Let's do a back-of-the-envelope estimation to see how your G AirPlay device might affect your 2.4GHz b/g/n network. In the case of AirPlay speakers, you're talking about an audio stream that's perhaps as small as 256kbps with lossy compression, or 1.4mbps completely uncompressed. 802.11g devices, in real-world conditions, often get 15mbps of TCP throughput (because they don't always get their top 54mbps PHY rate, and because Wi-Fi is half-duplex and has a lot of protocol overhead). So while streaming audio to your AirPlay speakers, you might be using from 1/60th to 1/10th of your air time.

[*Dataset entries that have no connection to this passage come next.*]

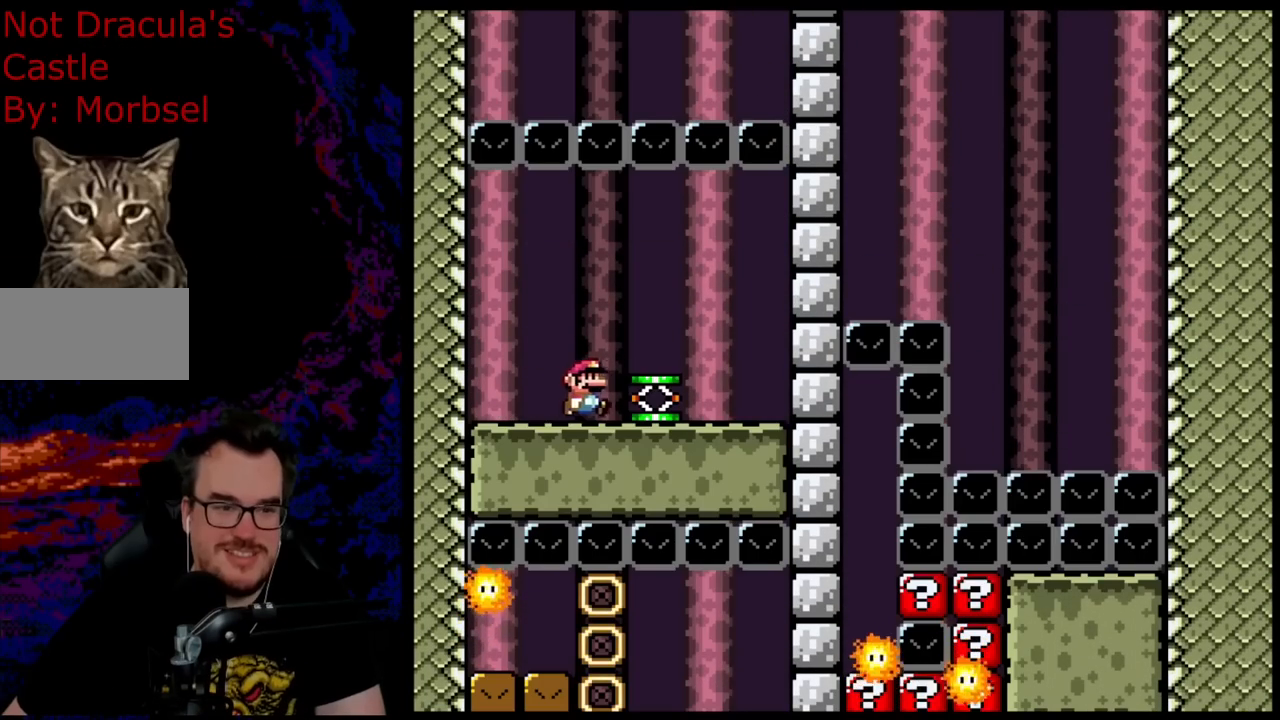
{"buttons": ["B", "Y", "R1", "DPAD_RIGHT"], "events": [[17, "DPAD_RIGHT", "up"], [333, "B", "down"], [367, "DPAD_RIGHT", "down"], [483, "R1", "down"]]}
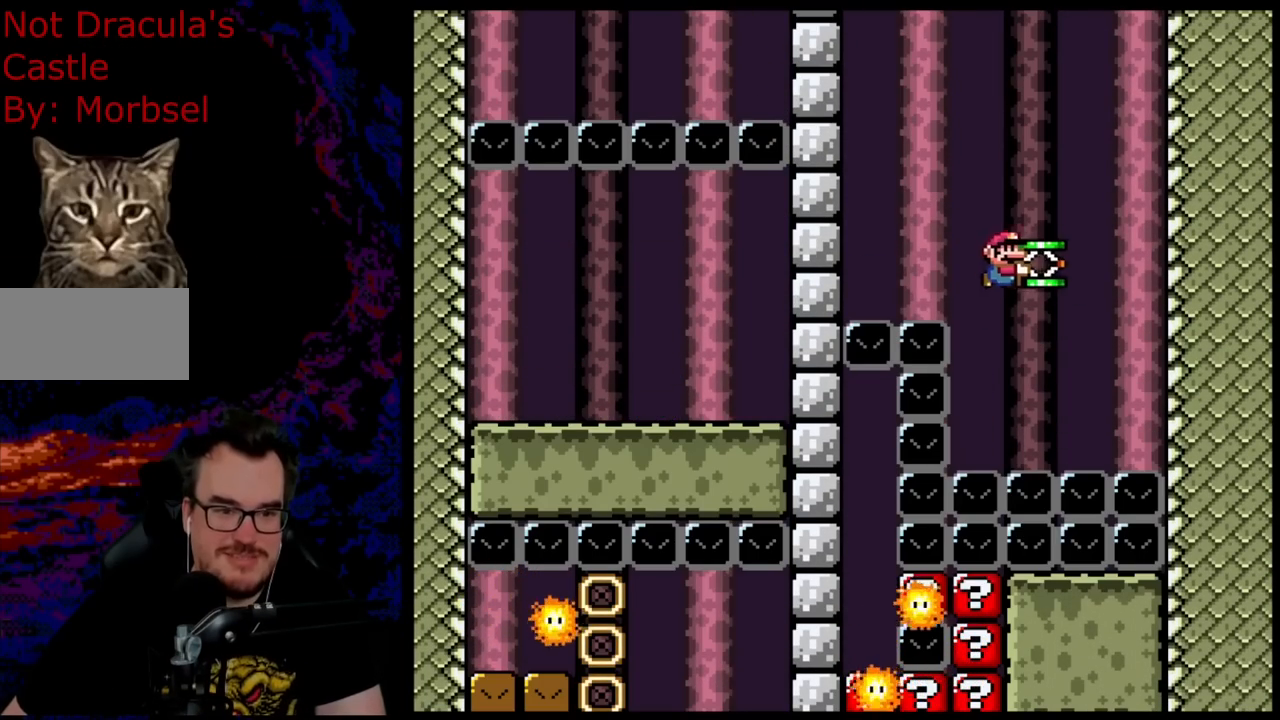
{"buttons": [], "events": [[50, "B", "up"], [100, "R1", "up"], [167, "Y", "up"], [183, "DPAD_DOWN", "down"], [183, "DPAD_RIGHT", "up"], [233, "DPAD_DOWN", "up"], [233, "L1", "down"], [300, "L1", "up"]]}
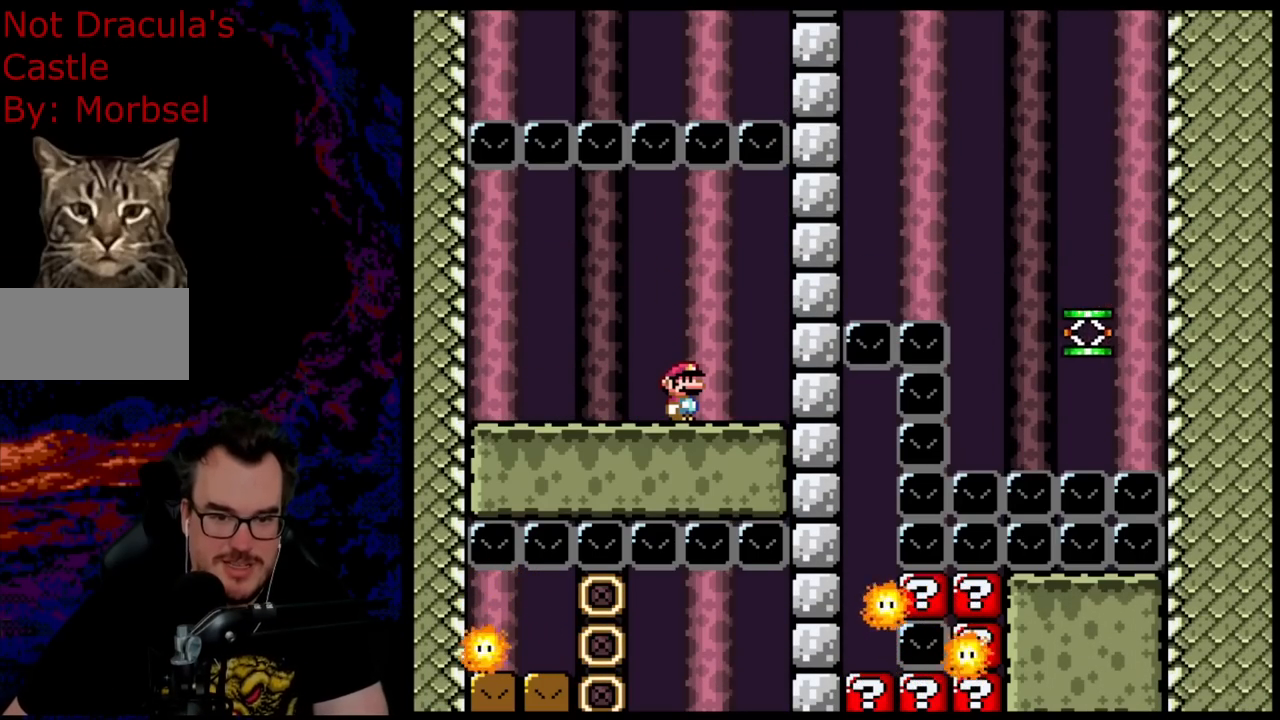
{"buttons": [], "events": []}
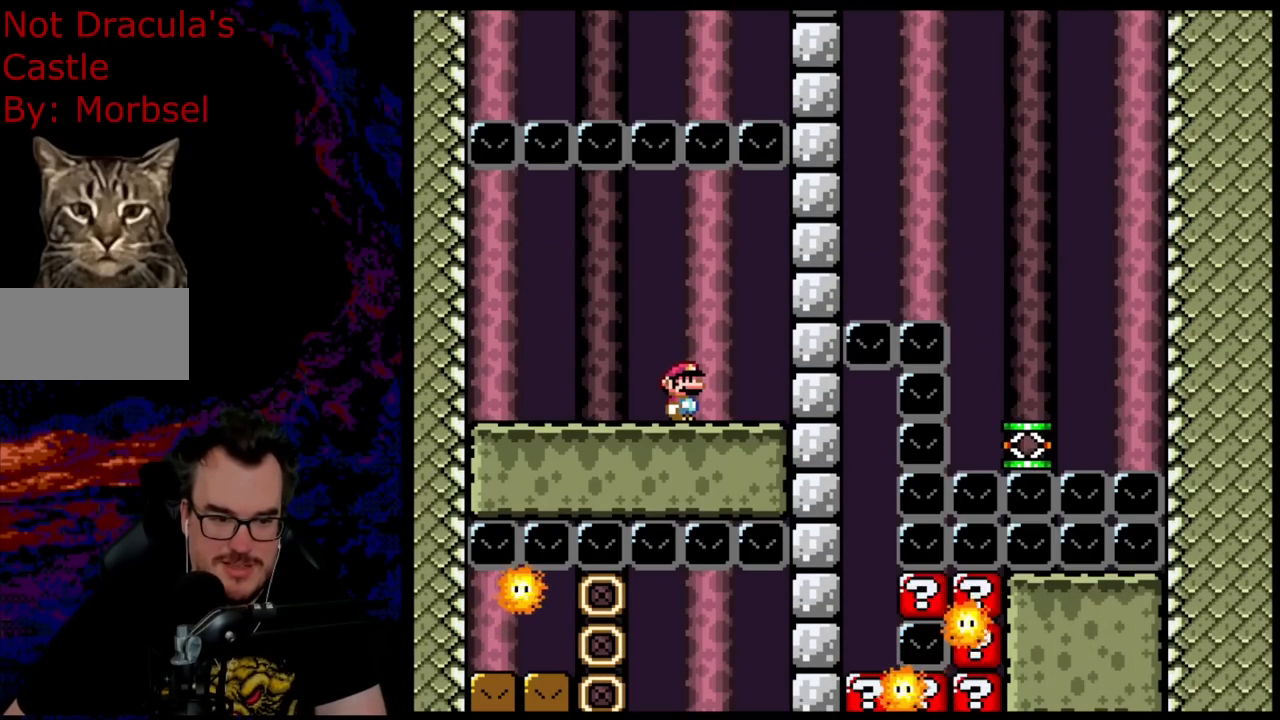
{"buttons": ["B", "Y", "R1"], "events": [[233, "B", "down"], [233, "Y", "down"], [417, "R1", "down"]]}
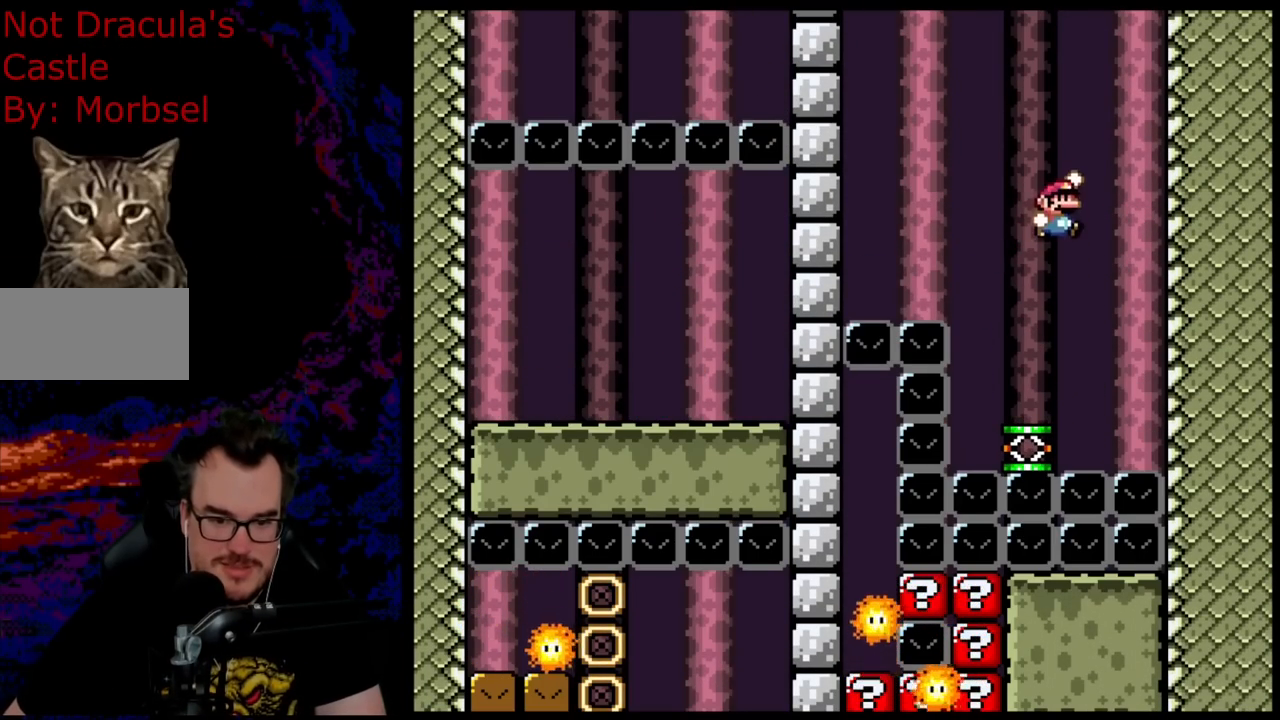
{"buttons": ["Y", "DPAD_LEFT"], "events": [[100, "DPAD_LEFT", "down"], [117, "R1", "up"], [200, "DPAD_LEFT", "up"], [233, "B", "up"], [283, "DPAD_RIGHT", "down"], [417, "DPAD_DOWN", "down"], [417, "DPAD_RIGHT", "up"], [433, "DPAD_DOWN", "up"], [433, "DPAD_LEFT", "down"]]}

So even in the worse case estimate, your N clients still get 90% of the air time to use at N rates, so they should still be able to get 90% of the speed they would have gotten if the G client hadn't been there or hadn't been doing anything. That's a lot better than the mythical "it will force them to use G rates", which would have meant cutting them down from a max PHY rate of 450 to a max PHY rate of 54mbps, which would have been a 90% reduction compared to a 10% reduction.